Após uma forte reação da Polícia Federal, Bolsonaro arrefeceu e disse que “tanto faz” para quem vai ser o comandante da corporação no Rio. Ele, no entanto, manteve o que chamou de “sugestão” de Saraiva para o cargo.
—Tanto faz para mim. Eu sugeri o de Manaus, se vier o de Pernambuco tudo bem para mim — disse o mandatário.
Diante das falas de Bolsonaro, o presidente da ADPF, Edvandir Felix de Paiva, diz que “nunca foi tão clara” a necessidade de se votar a PEC da autonomia.
— Outros órgãos, como a Defensoria Pública da União e o Ministério Público Federal, têm autonomia administrativa. Eles que nomeiam os cargos internos sem precisar passar pelo governo. É isso que nós queremos para a PF, porque é um órgão de controle do Estado e não deveria passar pelo crivo do governo da vez — afirma Paiva.
Ele espera que as reações às declarações de Bolsonaro sejam um impulso para a matéria no Congresso.
— A gente tem que aprender justamente com esses episódios.
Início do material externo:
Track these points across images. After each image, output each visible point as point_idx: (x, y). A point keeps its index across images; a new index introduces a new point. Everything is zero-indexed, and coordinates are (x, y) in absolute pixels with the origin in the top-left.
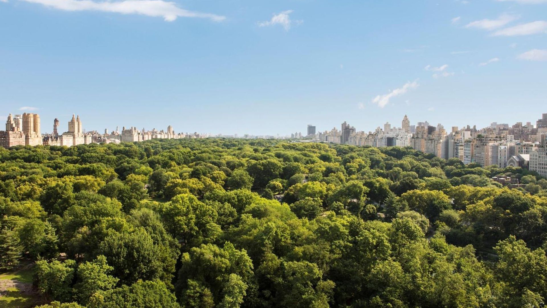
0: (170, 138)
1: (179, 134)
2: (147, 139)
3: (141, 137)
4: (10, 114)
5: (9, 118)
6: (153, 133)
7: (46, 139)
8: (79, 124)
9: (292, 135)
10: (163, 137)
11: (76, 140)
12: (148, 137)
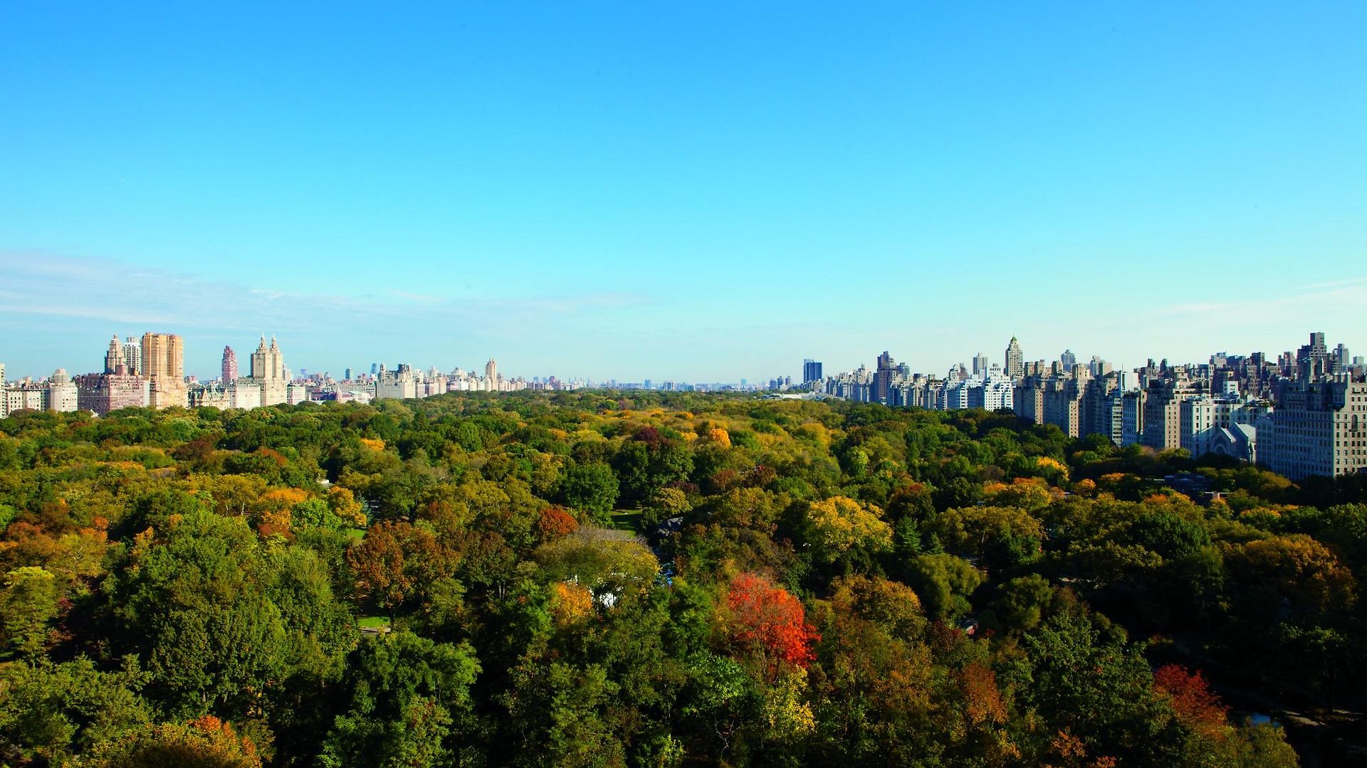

Queremos criar a Comissão Especial e discutir quais são os limites dessa autonomia. Não queremos um órgão sem controle, mas sim avançar nesse assunto da autonomia da PF — conclui.
A PEC, no entanto, não é consensual dentro das diferentes carreiras da Polícia Federal. Marcos Camargo, presidente da Associação Nacional dos Peritos Criminais Federais (APCF), argumenta que a PF já tem sua autonomia e que o texto proposto é “amplo e aberto” demais.
— É como se fosse um cheque em branco. Você não sabe quais são as regras e os limites —pontua. Segundo ele, a Operação Lava Jato é um exemplo da autonomia da PF.
Camargo também diz que há problemas na redação da proposta. Como exemplo, cita a retirada do trecho da Constituição que classifica a Polícia Federal como “órgão permanente”, o que para ele seria um retrocesso e enfraqueceria a instituição.